Significant effort in this trial was made on obtaining tissue samples for EGFR mutation testing with 36.2% of patient’s samples tested. This represents, along with the IPASS trial (9) the highest number of samples tested in a clinical trial in which there was not mandatory testing. Of the samples tested 14.2% of tumours harboured an EGFR mutation and this is consistent with the mutation rate previously reported in the western population (8). Amongst patients with EGFR mutated tumours the first line PFS was longer for those treated with first-line erlotinib consistent with the results of the IPASS, OPTIMAL, and EURTAC trials (9,11,12). Interestingly, OS was shorter in EGFR mutant patients treated with first-line erlotinib, this may be due to the small number of patients being dealt with or confounded by the crossover of therapies. However, the mature survival data from these trials also did not demonstrate a survival advantage for EGFR mutated patients receiving first line EGFR-TKI compared to chemotherapy, again likely due to the confounding effects of crossover (13,14).
The TORCH trial has confirmed the role of first-line chemotherapy in unselected populations and patients with EGFR wild type tumours and supports the use of erlotinib in patients with EGFR mutated tumours. Furthermore, this trial highlights the importance of ensuring sufficient biopsy material is available to perform genomic testing to define the best treatment strategy and the need for predictive biomarkers to be developed alongside targeted agents to ensure the potential benefits are not underestimated in the overall population.
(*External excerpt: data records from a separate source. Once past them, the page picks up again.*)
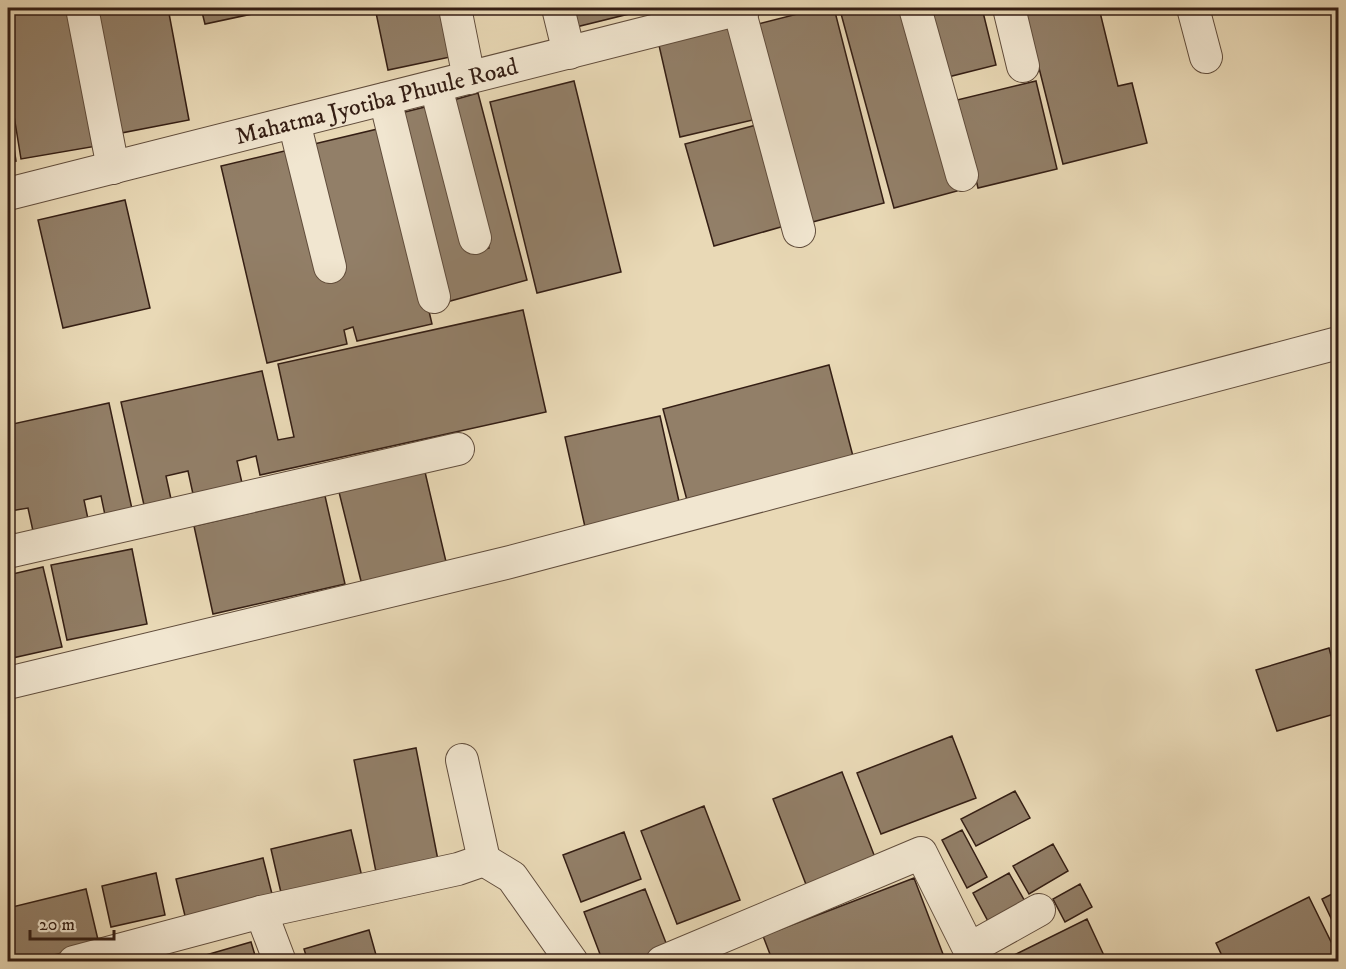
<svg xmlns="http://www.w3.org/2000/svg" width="1346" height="969" font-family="'IM FELL DW Pica',serif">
  <rect width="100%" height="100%" fill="#e9d9b6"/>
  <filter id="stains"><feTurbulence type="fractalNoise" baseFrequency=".00333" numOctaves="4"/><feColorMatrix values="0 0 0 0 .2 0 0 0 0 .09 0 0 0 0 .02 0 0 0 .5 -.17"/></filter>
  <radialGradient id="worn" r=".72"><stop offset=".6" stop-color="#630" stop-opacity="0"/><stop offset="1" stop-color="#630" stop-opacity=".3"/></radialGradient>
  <!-- building -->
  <path fill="#927f68" stroke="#341e14" stroke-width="1.5" d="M 8,8 L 74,8 L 97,146 L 21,159 L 8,79 Z
    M 92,8 L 168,8 L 189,120 L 116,134 Z
    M 201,8 L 280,8 L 205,24 Z
    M 375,8 L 444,8 L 455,56 L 388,70 Z
    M 567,8 L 648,8 L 649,9 L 572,28 Z
    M 821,8 L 834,8 L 884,203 L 805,224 L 754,25 Z
    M 849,8 L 907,8 L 957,191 L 894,208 L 840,10 Z
    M 930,8 L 982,8 L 996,65 L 948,77 Z
    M 1024,8 L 1099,8 L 1118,86 L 1132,83 L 1147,143 L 1063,164 Z
    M 734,24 L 757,119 L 680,137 L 658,41 Z
    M 574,81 L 621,272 L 537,293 L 490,102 Z
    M 1036,81 L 1057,169 L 978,188 L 957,100 Z
    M 478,93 L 527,280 L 443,303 L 393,115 L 433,105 L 472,253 L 489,248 L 450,101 Z
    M 8,108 L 16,161 L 8,162 Z
    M 760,124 L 788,225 L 714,246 L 685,144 Z
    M 386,127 L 432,324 L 357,341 L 353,327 L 344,330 L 347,344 L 267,363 L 221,166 Z
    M 125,200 L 150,308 L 63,328 L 38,220 Z
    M 523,310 L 546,412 L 260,475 L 256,456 L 237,461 L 242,483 L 193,494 L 188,471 L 166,476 L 171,499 L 144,505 L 121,402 L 262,371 L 278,440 L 294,437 L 278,364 Z
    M 829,365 L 854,460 L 688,504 L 663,409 Z
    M 109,403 L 132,509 L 105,515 L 101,496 L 84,500 L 88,519 L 33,531 L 28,508 L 10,511 L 15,535 L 8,537 L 8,425 Z
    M 660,416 L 680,506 L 585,527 L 565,437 Z
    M 425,472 L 447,566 L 362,585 L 339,492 Z
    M 325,496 L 345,584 L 213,614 L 194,526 Z
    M 132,549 L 147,624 L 67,640 L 51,565 Z
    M 43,567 L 62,647 L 8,659 L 8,575 Z
    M 1329,648 L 1338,682 L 1338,713 L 1277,731 L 1256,670 Z
    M 952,736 L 976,798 L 881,834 L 857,773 Z
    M 416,748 L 438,860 L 376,872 L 354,760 Z
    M 842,772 L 876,860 L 807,887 L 773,799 Z
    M 1015,791 L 1030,818 L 976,846 L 961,819 Z
    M 704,806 L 740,900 L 677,924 L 641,831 Z
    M 351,830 L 362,877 L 282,897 L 271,849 Z
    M 962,830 L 987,877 L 967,888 L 942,840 Z
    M 624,832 L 641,879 L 581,902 L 563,855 Z
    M 1053,844 L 1068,871 L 1029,894 L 1013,866 Z
    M 263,858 L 275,906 L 188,928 L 176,879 Z
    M 156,873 L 165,915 L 111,927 L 102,886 Z
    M 1009,873 L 1027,905 L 990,925 L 973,893 Z
    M 914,878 L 946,962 L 773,962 L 763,936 Z
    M 1080,884 L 1092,907 L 1065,922 L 1053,899 Z
    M 86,889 L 99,944 L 25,962 L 8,962 L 8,908 Z
    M 645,889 L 668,948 L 632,962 L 603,962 L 584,912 Z
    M 1338,891 L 1338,933 L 1322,899 Z
    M 1309,897 L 1338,956 L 1338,962 L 1225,962 L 1216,943 Z
    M 1087,919 L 1107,962 L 1000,962 Z
    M 369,930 L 378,962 L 308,962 L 304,949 Z
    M 251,942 L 257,962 L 185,962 L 185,961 Z"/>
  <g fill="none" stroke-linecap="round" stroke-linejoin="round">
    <defs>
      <g id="minor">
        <path d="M 82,8 L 113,168"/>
        <path d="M 455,8 L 469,78"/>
        <path d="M 558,8 L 569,53"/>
        <path d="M 915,8 L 962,175"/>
        <path d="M 1009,8 L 1023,66"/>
        <path d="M 1193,8 L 1206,57"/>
        <path d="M 739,9 L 799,231"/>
        <path d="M 436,87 L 475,238"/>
        <path d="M 385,99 L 434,297"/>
        <path d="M 294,122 L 330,267"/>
        <path id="s1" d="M 8,194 L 744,8"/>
        <path d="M 8,552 L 458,449"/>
        <path d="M 8,683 L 510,562 L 1338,343"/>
        <path d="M 484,860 L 512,877 L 572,962"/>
        <path d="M 261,912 L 280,962"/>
        <path d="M 74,962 L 261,912 L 458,869 L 484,860 L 462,760"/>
        <path d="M 662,962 L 921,853 L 969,949 L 1039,910"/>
      </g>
    </defs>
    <!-- minor casing -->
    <use href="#minor" stroke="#614d3c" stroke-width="34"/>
    <!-- minor -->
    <use href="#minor" stroke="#f1e6d0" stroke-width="32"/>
  </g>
  <g text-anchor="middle" stroke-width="5" stroke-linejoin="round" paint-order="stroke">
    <!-- street labels -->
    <g font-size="24" fill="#341e14" stroke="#f1e6d0">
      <text dy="8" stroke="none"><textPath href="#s1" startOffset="380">Mahatma Jyotiba Phuule Road</textPath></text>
    </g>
  </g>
  <!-- margin -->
  <rect width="1346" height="969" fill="none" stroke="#e9d9b6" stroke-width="30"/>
  <rect x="9" y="9" width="1328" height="951" fill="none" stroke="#341e14" stroke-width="3"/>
  <rect x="15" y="15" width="1316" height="939" fill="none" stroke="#341e14" stroke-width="1.5"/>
  <!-- scale -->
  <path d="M30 930v9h84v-9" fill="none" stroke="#341e14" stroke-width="3"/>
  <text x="39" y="930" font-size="18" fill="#341e14" stroke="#f1e6d0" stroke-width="4.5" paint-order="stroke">20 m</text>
  <rect width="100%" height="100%" filter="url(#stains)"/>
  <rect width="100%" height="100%" fill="url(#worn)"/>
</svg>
The multicenter, double-blinded, placebo controlled, randomized phase III trial FASTACT-2 evaluated the efficacy of a sequential schedule of erlotinib with chemotherapy in unselected patients with advanced NSCLC (15). Four hundred and fifty one patients were randomized (1:1) to receive up to 6 cycles of gemcitabine (1,250 mg/m2 on d1 and 8) plus platinum (carboplatin AUC 5 or cisplatin 75 mg/m2 on d1) q4w, with either intercalated erlotinib (150 mg/day on d15-28) or placebo. Non-progressing patients were treated with maintenance placebo/erlotinib until progressive disease or intolerable toxicity. The trial met its primary endpoint showing longer PFS for the erlotinib arm [7.6 vs. 6.0 months, HR 0.57 (95% CI, 0.46-0.70); P<0.0001], confirmed by independent radiology review. The updated analysis showed longer OS for the erlotinib arm (18.3 vs. 15.2 months, HR 0.79, 95% CI, 0.64-0.99, P=0.0042) and notably 85% of the patients in the placebo arm received an EGFR-TKI as second-line (16). Two hundred and forty-one patients were tested for EGFR mutations and 97 patients were found to be EGFR mutant. The EGFR mutant subgroup treated with intercalated erlotinib achieved longer PFS (16.8 vs. 6.9 months, HR 0.25, P<0.0001) and OS (31.4 vs. 20.6 months, HR 0.48, P=0.0092) but in the EGFR wild type population there was no difference in PFS and OS between the arms. Patients receiving intercalated erlotinib did not experience unexpected toxicity and FASTACT-2 provides very interesting data on the sequence of chemotherapy and EGFR-TKIs in the EGFR mutant population.
Thanks to better understanding of molecular biology and oncogenic drivers, crizotinib is now standard of care for ALK mutant advanced NSCLC (17,18) and other new molecularly driven agents are on the pipeline. Hopefully, new discoveries will lead to increase in the number of treatment options for NSCLC and, for this reason, trials investigating the optimal sequence of therapies will be needed to define the best treatment strategy.
Acknowledgements
Disclosure: The authors declare no conflict of interest.